YOUR GOAL
The passage below compares Chinese and non-Chinese-speaking students. List every grade-group combination it gives as a level in its ANOVA.

Start of PASSAGE TO READ

Chinese versus non-Chinese-speaking students
NCS children did not show reduced holistic processing in higher grades in Study 2, but it remained unclear whether their holistic processing was similar to Chinese-speaking children with limited reading and writing experience. That is, did these NCS children show similar level of holistic processing as Chinese first graders reading Chinese characters? We therefore compared NCS first graders with CS first graders (Study 1).Footnote 3
Specifically, we ran a mixed-design ANOVA with congruency and grade-group combination as the independent variables (congruency: congruent vs. incongruent trials × grade-group combination: NCS Grade 1 vs. CS Grade 1 vs. CS Grade 3 vs. CS Grade 5). We found a main effect of grade-group combination in the predicted direction, F(3, 116) = 20.018, p < 0.001, ηp2 = 0.341, and a main effect of congruency, F(1, 116) = 138.86, p < 0.001, ηp2 = 0.544. We also found a significant interaction between group-grade combination and congruency, F(3, 116) = 2.993, p = 0.03, ηp2 = 0.072.

End of PASSAGE TO READ
Start of RECORD SET

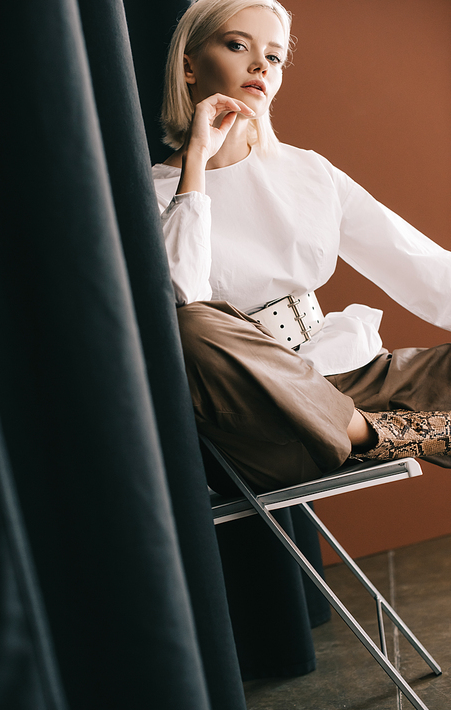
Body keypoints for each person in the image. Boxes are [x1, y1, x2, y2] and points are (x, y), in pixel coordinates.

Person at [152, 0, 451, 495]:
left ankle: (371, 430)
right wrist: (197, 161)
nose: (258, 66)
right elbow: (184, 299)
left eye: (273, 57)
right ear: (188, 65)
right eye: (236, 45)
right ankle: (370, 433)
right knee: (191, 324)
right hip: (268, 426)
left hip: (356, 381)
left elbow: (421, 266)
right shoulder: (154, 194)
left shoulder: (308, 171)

End of RECORD SET
Start of RECORD SET

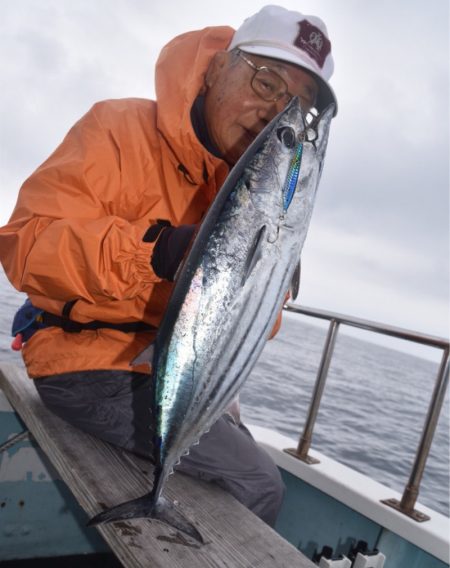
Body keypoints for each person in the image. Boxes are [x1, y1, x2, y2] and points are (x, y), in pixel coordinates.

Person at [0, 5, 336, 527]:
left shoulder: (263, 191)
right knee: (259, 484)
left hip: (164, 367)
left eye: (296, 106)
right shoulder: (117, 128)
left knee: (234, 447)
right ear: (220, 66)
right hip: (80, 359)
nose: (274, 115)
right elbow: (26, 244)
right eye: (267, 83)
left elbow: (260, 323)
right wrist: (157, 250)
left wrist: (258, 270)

End of RECORD SET
Start of RECORD SET

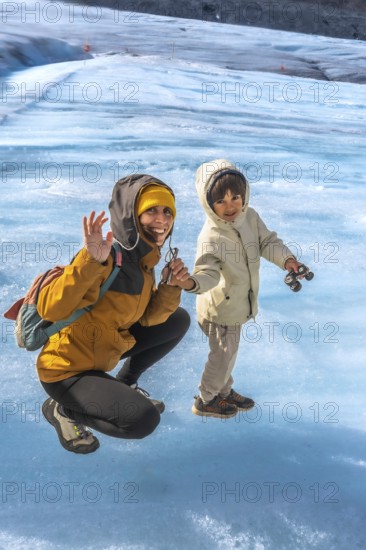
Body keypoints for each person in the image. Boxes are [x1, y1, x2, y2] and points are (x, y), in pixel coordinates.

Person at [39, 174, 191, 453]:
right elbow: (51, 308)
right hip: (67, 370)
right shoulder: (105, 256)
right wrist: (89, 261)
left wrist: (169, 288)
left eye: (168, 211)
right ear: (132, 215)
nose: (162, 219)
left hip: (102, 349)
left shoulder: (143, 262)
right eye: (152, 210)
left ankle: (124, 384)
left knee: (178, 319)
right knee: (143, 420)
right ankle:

End of RECORD SET

SOLUTION
NCS Grade 1, CS Grade 1, CS Grade 3, CS Grade 5